Fewer crab pots lost means more crab on the table.
That’s the message Island County Marine Resources Committee and Northwest Straits Foundation is getting out with the start of crabbing season, which opens today (June 30) and goes until Sept. 3.
“A lot of times people think a crab pot might have gotten stolen, but it may be that it was just lost,” said Anna Toledo, marine resources committee coordinator said.
Lost pots continue to catch crab, but no one is there to harvest them.
An estimated 12,000 crab pots are lost in Puget Sound every year, resulting in almost 180,000 Dungeness crab lost, according to a press release from the two organizations.
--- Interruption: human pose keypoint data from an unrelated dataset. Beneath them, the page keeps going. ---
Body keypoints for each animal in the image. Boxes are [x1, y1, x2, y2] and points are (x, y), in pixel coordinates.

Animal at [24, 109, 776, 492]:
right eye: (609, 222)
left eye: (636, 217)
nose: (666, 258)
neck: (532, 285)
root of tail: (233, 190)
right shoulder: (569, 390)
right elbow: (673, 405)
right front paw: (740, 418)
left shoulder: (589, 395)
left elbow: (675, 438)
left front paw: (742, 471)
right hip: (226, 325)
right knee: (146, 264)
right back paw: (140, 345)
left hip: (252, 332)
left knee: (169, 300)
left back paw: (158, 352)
To try and curb the problem, volunteers from the marine resources committee and Sound Water Stewards will be at Cornet Bay and Fort Casey boat launches handing out fliers with tips and free rot cord. The cords are biodegradable, so they will rot away if the pot is lost and allow the trapped crabs to escape. Information will also be available at retailers where crabbing licenses are sold.
“The idea is that we’re giving people this information so that they don’t lose their crab pots,” said Toledo.
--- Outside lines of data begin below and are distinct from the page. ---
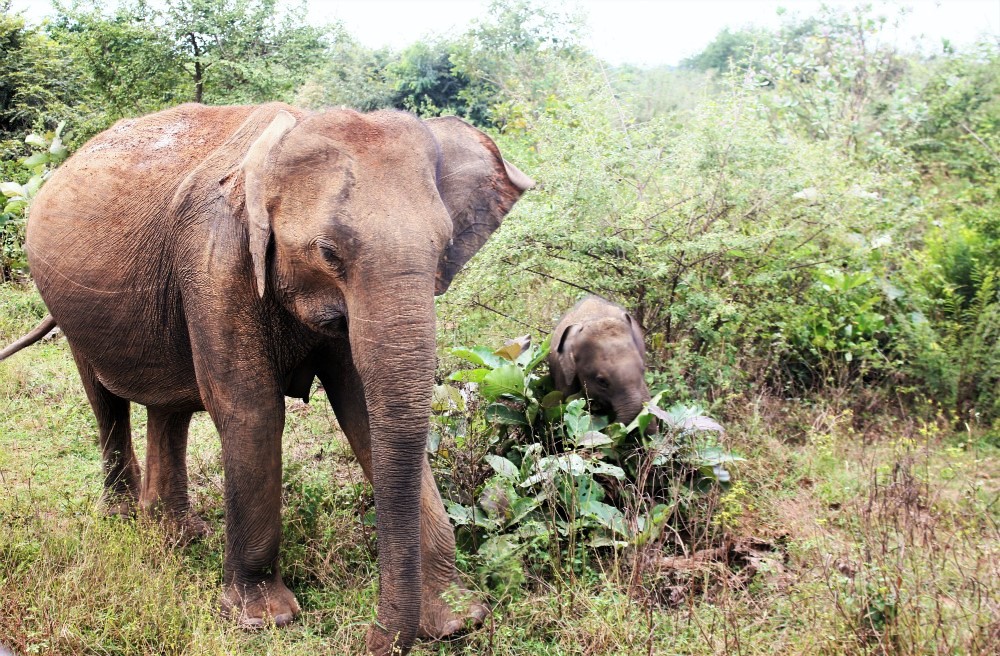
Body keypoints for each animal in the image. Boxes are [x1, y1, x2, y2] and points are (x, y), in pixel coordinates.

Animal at [1, 104, 532, 656]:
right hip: (67, 305)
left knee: (168, 406)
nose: (368, 635)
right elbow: (251, 411)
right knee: (104, 398)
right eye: (328, 253)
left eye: (445, 247)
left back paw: (175, 534)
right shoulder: (216, 261)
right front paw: (264, 620)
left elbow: (362, 414)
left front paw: (458, 620)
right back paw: (125, 521)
“People can catch more crab and also keep their pots.”
An important tip, the release states, is to avoid marine transit and ferry lanes. This will not only decrease the risk of the pot being lost, but can avoid potentially major calamities. Last August one of the ferries on the Coupeville-to-Port Townsend route was put out of commission after lines from crab pots were tangled in the propulsion shaft.
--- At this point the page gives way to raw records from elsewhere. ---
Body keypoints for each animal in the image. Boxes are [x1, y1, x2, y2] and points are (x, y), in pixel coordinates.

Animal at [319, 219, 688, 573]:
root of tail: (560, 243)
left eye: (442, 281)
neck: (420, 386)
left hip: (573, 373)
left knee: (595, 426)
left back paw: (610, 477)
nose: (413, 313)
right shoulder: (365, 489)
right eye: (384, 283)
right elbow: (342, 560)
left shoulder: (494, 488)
Other tips include avoiding placing pots during strong tidal changes and currents, making buoys more visible, using a weighted line to avoid it being cut by passing boats, weighting the pot so it doesn’t move in the current or tidal changes, using a third more line than the water depth and staying with your pot.
Volunteers will also hand out gauges for measuring catches and there will be a survey on the back of the fliers that, if filled out, enters people in a drawing to win new crabbing gear, Toledo said.
Additional information can be found at Northwest Straits Foundation’s website www.derelictgear.org
A free Crabbing 101 Seminar will also be held today (June 30) from 10 a.m. to noon at the Oak Harbor Yacht Club.